Problem requirements: Give only the number of lines in the data below that contain the string "this". Case counts.

Data:
....

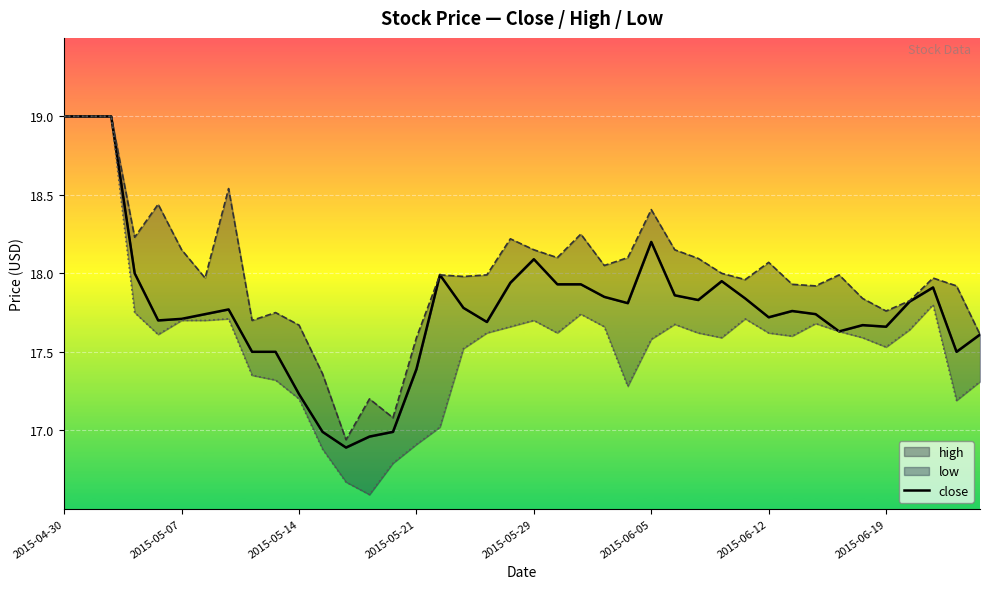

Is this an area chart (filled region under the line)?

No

....

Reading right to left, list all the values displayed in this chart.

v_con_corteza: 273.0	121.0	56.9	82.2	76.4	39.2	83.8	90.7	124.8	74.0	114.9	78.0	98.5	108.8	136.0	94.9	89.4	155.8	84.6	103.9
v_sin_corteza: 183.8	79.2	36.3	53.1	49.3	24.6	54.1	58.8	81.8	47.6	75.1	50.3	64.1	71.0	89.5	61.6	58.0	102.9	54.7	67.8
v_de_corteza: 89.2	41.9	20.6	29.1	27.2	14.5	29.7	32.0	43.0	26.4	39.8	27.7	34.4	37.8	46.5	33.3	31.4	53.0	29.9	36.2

....

Response area: 2